Traditionally, molecular biology tried to study some specific region in the genome or a specific protein at a time. These specific regions are called genes – the region that codes all the proteins. There are roughly 30 thousand genes in the human genome. However, with the advent of a newer technique called genomics a researcher can study all the genes at the same time. This technique generates a plethora of data to be analysed. Yes, molecular biology has made the leap from small to big data through genomics.

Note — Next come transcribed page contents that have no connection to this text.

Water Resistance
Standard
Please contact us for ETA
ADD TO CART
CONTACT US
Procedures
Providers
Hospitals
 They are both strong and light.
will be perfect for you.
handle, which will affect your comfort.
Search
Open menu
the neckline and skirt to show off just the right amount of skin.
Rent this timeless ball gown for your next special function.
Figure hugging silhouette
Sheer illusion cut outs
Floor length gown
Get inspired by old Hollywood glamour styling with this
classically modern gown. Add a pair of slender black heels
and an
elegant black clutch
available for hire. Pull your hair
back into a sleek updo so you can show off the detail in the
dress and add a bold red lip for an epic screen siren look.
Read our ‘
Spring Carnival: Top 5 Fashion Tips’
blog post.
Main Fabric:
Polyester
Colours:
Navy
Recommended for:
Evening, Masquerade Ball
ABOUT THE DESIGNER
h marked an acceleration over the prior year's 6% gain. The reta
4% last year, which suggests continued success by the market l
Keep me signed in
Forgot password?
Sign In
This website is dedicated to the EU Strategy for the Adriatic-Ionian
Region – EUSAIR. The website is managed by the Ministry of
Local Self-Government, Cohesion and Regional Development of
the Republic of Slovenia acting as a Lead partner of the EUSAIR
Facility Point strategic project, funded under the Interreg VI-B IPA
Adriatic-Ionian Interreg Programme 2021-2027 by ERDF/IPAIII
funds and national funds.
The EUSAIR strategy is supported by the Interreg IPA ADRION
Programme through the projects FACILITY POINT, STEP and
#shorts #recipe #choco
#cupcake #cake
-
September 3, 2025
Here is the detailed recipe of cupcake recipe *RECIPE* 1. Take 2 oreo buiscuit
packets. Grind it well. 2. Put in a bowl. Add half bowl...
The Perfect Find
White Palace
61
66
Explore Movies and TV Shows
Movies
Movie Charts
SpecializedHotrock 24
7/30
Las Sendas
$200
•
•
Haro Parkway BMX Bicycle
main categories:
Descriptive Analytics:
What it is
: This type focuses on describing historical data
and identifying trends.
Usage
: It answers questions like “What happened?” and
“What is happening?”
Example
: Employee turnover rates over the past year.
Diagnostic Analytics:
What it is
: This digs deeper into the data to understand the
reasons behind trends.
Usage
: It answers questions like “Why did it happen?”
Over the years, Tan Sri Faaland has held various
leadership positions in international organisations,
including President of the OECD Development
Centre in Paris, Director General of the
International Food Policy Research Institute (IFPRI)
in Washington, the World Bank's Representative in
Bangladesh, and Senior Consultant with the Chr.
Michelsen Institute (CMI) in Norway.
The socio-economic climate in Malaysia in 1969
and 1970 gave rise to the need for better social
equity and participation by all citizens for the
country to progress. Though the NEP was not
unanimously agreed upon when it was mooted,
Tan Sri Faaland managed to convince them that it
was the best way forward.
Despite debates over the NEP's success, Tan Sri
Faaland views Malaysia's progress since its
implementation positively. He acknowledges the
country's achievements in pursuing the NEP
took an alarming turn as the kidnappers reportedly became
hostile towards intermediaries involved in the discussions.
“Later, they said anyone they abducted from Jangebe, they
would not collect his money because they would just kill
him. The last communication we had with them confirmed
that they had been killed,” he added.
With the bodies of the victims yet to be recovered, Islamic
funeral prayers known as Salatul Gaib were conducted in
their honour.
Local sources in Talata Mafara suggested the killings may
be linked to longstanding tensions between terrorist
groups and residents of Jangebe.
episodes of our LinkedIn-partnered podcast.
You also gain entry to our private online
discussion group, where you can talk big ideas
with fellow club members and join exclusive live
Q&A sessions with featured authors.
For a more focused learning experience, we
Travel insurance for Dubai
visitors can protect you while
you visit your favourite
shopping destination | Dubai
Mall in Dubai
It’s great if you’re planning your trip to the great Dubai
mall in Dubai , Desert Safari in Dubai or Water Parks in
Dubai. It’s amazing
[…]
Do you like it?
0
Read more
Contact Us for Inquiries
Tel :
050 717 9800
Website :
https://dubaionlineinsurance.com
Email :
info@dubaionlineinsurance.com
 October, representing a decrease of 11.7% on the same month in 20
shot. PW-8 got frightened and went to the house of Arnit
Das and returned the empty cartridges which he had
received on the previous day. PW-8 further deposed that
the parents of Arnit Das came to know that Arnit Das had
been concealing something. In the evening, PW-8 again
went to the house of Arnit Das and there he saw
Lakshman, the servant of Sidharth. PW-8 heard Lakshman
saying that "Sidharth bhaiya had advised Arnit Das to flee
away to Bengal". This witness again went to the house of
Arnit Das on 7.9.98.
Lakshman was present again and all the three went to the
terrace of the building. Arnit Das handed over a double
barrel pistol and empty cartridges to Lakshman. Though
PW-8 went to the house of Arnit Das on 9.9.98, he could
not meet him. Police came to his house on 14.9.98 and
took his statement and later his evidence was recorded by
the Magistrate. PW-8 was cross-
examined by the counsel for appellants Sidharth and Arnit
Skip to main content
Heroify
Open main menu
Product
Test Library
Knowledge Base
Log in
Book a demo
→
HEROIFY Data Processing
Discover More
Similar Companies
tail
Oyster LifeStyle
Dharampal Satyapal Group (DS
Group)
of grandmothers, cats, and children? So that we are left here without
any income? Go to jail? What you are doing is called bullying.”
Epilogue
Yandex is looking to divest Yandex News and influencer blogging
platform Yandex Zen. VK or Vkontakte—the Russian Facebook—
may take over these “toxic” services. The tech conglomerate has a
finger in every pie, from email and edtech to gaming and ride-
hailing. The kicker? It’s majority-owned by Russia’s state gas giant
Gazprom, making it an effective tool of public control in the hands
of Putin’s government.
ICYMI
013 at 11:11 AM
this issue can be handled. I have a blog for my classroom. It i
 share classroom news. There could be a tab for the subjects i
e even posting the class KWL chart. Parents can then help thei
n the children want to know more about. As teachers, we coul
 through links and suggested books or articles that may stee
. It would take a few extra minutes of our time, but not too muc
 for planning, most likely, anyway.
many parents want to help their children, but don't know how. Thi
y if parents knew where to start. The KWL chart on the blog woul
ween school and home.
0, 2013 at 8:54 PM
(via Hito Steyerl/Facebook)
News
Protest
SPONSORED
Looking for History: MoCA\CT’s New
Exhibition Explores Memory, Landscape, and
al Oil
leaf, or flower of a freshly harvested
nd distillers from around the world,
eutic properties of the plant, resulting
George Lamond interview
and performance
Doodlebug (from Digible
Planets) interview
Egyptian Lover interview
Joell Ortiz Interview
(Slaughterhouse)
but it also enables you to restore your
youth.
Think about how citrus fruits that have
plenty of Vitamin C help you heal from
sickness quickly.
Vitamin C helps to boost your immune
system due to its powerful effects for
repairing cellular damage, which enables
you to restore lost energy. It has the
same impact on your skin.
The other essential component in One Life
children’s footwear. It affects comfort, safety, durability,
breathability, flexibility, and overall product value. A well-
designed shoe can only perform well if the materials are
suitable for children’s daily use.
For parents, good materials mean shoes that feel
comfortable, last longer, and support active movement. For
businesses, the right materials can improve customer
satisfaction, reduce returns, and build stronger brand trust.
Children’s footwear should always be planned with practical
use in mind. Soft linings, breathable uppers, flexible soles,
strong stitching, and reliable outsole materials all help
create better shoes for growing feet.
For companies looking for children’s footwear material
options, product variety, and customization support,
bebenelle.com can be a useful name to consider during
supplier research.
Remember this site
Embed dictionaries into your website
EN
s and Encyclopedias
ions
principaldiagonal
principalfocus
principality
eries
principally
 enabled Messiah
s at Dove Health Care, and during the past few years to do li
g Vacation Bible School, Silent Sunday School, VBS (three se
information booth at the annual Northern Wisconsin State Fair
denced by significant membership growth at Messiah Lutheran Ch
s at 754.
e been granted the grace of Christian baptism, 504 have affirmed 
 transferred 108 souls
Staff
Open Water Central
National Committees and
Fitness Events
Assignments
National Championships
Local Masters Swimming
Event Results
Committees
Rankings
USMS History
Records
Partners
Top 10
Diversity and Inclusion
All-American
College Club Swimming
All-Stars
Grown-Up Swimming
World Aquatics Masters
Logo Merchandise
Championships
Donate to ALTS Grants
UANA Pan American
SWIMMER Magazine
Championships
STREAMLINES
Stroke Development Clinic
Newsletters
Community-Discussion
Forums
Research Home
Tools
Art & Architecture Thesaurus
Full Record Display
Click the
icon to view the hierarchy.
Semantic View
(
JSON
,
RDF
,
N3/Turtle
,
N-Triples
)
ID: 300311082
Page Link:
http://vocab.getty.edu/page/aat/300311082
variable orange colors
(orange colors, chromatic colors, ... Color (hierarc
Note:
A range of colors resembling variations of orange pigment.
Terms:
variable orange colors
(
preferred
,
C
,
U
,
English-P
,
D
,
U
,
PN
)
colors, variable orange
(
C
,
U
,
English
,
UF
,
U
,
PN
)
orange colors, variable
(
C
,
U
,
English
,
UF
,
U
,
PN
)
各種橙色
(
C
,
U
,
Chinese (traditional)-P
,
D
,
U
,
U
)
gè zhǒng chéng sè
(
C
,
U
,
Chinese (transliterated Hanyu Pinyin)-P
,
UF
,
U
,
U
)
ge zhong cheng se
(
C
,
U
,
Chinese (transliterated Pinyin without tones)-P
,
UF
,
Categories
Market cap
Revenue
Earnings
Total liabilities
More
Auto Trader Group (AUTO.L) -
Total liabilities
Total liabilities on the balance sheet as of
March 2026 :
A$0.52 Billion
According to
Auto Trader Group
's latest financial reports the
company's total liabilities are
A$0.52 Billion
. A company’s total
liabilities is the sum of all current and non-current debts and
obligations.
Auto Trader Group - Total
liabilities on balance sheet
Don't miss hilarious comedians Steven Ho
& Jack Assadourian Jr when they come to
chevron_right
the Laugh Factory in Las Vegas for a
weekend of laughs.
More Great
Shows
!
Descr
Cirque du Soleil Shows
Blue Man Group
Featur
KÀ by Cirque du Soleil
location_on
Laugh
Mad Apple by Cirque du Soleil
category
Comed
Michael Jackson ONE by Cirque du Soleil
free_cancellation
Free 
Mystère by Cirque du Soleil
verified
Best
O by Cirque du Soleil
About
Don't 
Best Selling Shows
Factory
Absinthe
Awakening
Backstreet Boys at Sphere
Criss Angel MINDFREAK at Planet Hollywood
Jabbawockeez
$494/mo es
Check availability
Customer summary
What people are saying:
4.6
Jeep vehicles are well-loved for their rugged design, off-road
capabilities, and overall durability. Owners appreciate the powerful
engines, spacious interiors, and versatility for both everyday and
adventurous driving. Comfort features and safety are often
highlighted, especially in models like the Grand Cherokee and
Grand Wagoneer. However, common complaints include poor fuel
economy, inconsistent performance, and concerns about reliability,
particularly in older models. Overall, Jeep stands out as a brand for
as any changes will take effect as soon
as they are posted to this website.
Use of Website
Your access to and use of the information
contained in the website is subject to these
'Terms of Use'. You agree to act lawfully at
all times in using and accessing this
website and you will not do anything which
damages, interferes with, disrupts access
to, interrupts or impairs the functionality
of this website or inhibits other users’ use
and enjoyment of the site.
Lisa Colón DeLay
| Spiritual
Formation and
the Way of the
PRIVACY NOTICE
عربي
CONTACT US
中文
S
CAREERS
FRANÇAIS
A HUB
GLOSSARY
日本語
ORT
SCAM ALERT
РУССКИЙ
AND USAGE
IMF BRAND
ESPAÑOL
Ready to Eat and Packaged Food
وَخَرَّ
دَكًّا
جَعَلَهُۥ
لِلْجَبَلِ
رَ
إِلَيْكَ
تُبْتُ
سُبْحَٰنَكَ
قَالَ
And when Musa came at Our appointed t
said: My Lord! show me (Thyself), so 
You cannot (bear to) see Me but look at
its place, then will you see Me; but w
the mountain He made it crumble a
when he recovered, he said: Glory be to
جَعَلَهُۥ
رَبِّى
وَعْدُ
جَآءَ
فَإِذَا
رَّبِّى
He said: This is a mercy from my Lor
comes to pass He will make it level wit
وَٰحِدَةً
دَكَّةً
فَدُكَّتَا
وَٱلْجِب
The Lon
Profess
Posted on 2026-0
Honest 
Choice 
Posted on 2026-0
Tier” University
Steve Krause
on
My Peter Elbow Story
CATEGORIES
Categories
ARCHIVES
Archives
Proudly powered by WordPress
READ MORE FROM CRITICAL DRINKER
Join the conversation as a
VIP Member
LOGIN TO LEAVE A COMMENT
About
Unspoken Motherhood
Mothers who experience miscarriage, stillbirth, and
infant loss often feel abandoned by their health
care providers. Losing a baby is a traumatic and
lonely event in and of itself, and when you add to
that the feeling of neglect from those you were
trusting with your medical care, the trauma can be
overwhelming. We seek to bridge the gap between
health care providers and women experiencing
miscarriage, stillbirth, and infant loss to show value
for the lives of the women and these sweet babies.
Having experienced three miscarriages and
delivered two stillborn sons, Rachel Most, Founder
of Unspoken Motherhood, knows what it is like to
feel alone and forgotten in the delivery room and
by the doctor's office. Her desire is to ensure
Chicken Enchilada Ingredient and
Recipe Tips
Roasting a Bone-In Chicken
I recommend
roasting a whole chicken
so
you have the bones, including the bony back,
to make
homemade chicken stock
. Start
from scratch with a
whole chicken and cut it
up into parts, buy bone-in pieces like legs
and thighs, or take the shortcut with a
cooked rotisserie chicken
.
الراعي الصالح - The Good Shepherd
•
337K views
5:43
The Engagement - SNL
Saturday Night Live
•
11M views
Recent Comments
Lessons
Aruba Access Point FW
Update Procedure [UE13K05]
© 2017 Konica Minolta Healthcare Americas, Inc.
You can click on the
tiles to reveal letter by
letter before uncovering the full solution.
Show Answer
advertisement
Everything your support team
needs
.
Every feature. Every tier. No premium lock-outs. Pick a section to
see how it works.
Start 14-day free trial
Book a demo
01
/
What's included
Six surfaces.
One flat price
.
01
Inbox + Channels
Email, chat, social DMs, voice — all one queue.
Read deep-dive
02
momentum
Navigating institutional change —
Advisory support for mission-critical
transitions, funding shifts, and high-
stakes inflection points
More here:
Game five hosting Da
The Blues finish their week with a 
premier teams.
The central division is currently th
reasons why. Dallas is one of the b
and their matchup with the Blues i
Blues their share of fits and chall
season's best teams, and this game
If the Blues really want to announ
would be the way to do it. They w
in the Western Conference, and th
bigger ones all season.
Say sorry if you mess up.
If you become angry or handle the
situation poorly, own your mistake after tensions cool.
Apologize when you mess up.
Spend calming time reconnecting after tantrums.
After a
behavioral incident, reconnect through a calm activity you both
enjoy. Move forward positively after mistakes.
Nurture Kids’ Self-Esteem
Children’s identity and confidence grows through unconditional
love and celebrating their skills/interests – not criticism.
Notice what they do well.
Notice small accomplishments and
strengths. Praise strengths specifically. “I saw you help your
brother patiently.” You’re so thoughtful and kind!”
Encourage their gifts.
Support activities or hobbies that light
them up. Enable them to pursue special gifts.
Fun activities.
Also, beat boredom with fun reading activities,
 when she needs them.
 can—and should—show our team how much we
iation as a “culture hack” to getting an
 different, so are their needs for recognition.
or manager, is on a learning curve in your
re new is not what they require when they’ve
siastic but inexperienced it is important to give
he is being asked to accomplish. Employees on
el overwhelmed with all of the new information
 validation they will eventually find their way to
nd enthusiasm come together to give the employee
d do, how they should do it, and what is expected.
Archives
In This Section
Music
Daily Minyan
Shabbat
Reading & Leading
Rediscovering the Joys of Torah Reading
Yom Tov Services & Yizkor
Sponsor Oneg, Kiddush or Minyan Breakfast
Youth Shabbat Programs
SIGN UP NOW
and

Biostatistics for Cancer – Correlation vs. Causation

Cancer, a disease, was a black box for the most part of human civilization, has started revealing itself because of developments in modern biology. Cancers are further divided into invasive and non-invasive forms. The invasive form of a cancer spreads to nearby tissues and hence is much more dangerous. If a physician can predict the form of cancer beforehand, she can devise a suitable therapy for the patient. A much more aggressive therapy is required for invasive cancer. If you want to go to the roots of cancer, you cannot go any closer than DNA – hence we have genomics to our rescue.

Gandhi – by Roopam

A biostatistician has her work cut out for this predictive modeling problem – to distinguish between invasive and non-invasive cancer beforehand. From our previous discussions on credit scoring, you must have guessed this problem is somewhat similar to the classification of good / bad loans. However, in this case, the input variables are mutations or expression of 30 thousand odd genes extracted through genomics. The final model is going to help the physician in diagnosing the type of cancer and suitably designing the therapy.

The above is an example of finding the correlation between the gene expressions and the forms of cancer – this is extremely useful in diagnostics. However, for drug discovery correlation can only serve as the beginning. Establishing causation and drug discovery is a long and tedious process but still the most desired one. In absence of causation, one could just predict that something bad is going to happen but cannot do much to stop it. This is a fairly helpless situation. Although difficult, causation has been shown for many cancers and drugs have been developed that do prolong the life of patients. Herceptin is one such example.

Sign-off Note

The correlation helps us distinguishing between Gandhi and Hitler beforehand. However, understanding causation can produce more Gandhis in the world. Having said this, both correlation and causation have their place in science.

I should thank my wife, Swati, for helping me out with this article.